* _PROMPT 1_
For the comics roundup, decide whether each statement agrees with the text: (a) Fatale is a 12-part series; (b) The Annotated Sandman HC Volume 1 covers all of the 70+ issues; (c) this week's new comics come out on Wednesday. Answer each with yes or no and quote the deciding words of the text.
* _PROMPT 2_
Reproduce the passage of the comics roundup from "Welcome to a" to "until the afternoon.", without changing a word.
* _PROMPT 3_
Condense the paragraph of the comics roundup that begins "Dark Horse have rounded up" into a short bulleted list that keeps its main facts.

* _TEXT BLOCK_
(begin)

The Gosh! Authority 04/01/12

Welcome to a brand new year, folks! 2012 still sounds way off in The Future, but we’re here and we still have no jetpacks, no silver spacesuits, and if you put a spoon in the microwave things will still go horribly wrong. Maybe next year someone will fix it. In the meantime there’s new comics to distract us and first off the block is one from fan-favourite duo, Ed Brubaker and Sean Phillips (Criminal).

Quick note: just like last week, new comics are out on Thursday because of the bank holiday. We’ll be hauling them off the back of a truck that same day so phone ahead or keep an eye on our Twitter where we’ll announce their arrival. They might not be here until the afternoon.

Fatale is a 12-part series following a newspaper reporter covering the story of woman on the run since the ‘30s. It’s Brubaker’s trademark noir with a horror bent. “I felt like it was time for Sean and me to create something new, and I wanted to try to do a bit of a supernatural twist on noir in some ways,” said Brubaker. “Of course, since I started writing it, it’s grown into a whole new thing of its own, and moved into directions I wasn’t even expecting.” He and Phillips are interviewed over at Newsarama and A Fistful of Culture has a preview.

The Annotated Sandman HC Volume 1 is more square than your Absolute Sandman volumes and is going to stick out and annoy you, but we can’t help that. It’s the first of four exhaustive volumes by Leslie S. Klinger, whose attention to detail has previously been bestowed upon the likes of Sherlock Holmes and Dracula. For his latest project he sat down with Neil Gaiman to produce these incredibly detailed reference books: a complete panel-by-panel run-through of the whole epic fantasy. This volume focuses on the first twenty of the 70+ issues, commenting on historical and contemporary references, hidden means, and probably a few strange British things that might have slipped through the editorial net. Tor has a preview of the first three pages. There are 557 pages that will remain a mystery to you unless you buy the thing. The first review of it went up last night.

Dark Horse have rounded up the never-before-reprinted back-up stories from Tarzan #25 – #67 and given them the hardcover archive treatment. Brothers of the Spear (written by Gaylord DuBois, and illustrated by Jesse Marsh and later Russ Manning) was about two unrelated usurped kings in Africa trying to win back their respective thrones. The series should run to about five volumes long and Dark Horse has a preview of the first one.

(end)

* _SUPPLIED RECORDS_
(begin)

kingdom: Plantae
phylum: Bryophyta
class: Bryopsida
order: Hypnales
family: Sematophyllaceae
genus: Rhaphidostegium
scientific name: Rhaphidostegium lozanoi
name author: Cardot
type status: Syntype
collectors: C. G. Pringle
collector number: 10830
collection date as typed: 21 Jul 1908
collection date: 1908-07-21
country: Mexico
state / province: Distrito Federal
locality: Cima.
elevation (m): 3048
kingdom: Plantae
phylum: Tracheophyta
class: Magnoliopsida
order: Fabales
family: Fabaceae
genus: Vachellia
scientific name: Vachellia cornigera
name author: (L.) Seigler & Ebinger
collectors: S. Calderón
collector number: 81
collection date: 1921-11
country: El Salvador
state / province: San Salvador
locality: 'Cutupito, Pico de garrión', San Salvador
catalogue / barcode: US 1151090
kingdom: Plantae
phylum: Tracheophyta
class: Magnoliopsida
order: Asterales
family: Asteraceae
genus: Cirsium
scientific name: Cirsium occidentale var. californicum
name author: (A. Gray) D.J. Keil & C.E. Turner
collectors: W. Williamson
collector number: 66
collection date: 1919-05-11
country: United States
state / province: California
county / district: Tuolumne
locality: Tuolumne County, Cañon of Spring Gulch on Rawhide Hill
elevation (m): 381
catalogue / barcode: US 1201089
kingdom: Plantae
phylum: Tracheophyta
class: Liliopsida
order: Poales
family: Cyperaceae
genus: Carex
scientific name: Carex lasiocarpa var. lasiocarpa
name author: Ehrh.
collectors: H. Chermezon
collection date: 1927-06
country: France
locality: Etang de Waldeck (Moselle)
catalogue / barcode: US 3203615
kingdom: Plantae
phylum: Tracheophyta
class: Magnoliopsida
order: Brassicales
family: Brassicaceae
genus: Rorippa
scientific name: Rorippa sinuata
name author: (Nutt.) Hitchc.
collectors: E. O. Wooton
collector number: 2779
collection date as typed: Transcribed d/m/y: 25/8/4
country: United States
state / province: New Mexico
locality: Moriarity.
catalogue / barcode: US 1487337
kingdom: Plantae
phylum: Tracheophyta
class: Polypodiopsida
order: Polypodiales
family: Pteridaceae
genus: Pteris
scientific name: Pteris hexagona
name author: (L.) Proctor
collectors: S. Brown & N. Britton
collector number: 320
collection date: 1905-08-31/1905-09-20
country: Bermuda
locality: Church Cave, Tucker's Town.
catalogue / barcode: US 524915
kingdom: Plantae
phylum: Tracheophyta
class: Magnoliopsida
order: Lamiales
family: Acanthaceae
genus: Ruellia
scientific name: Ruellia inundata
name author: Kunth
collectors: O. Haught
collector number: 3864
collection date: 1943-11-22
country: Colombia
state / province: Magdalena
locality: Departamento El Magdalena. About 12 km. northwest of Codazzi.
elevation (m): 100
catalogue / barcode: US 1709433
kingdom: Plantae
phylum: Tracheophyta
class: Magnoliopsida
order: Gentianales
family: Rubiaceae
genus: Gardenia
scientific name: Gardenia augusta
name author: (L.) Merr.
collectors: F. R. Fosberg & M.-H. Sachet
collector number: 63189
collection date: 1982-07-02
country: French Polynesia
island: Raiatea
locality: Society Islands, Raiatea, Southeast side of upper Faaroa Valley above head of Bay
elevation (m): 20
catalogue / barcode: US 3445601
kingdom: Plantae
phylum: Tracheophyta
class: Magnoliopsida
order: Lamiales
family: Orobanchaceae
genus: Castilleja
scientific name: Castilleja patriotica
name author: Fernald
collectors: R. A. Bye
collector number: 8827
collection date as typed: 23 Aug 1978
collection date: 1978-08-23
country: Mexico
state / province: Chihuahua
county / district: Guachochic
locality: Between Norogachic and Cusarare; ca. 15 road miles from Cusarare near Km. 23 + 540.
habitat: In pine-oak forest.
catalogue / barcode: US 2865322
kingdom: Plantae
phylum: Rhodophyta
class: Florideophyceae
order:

(end)

* _TASK RESULT 1_
(a) Yes: "Fatale is a 12-part series"
(b) No: "This volume focuses on the first twenty of the 70+ issues"
(c) No: "new comics are out on Thursday because of the bank holiday"

* _TASK RESULT 2_
Welcome to a brand new year, folks! 2012 still sounds way off in The Future, but we’re here and we still have no jetpacks, no silver spacesuits, and if you put a spoon in the microwave things will still go horribly wrong. Maybe next year someone will fix it. In the meantime there’s new comics to distract us and first off the block is one from fan-favourite duo, Ed Brubaker and Sean Phillips (Criminal).

Quick note: just like last week, new comics are out on Thursday because of the bank holiday. We’ll be hauling them off the back of a truck that same day so phone ahead or keep an eye on our Twitter where we’ll announce their arrival. They might not be here until the afternoon.

* _TASK RESULT 3_
- Dark Horse has collected the never-before-reprinted back-up stories from Tarzan #25 – #67 in hardcover archive form.
- Brothers of the Spear was written by Gaylord DuBois and illustrated by Jesse Marsh and later Russ Manning.
- Its story follows two unrelated usurped kings in Africa trying to win back their respective thrones.
- The series should run to about five volumes, and Dark Horse has a preview of the first one.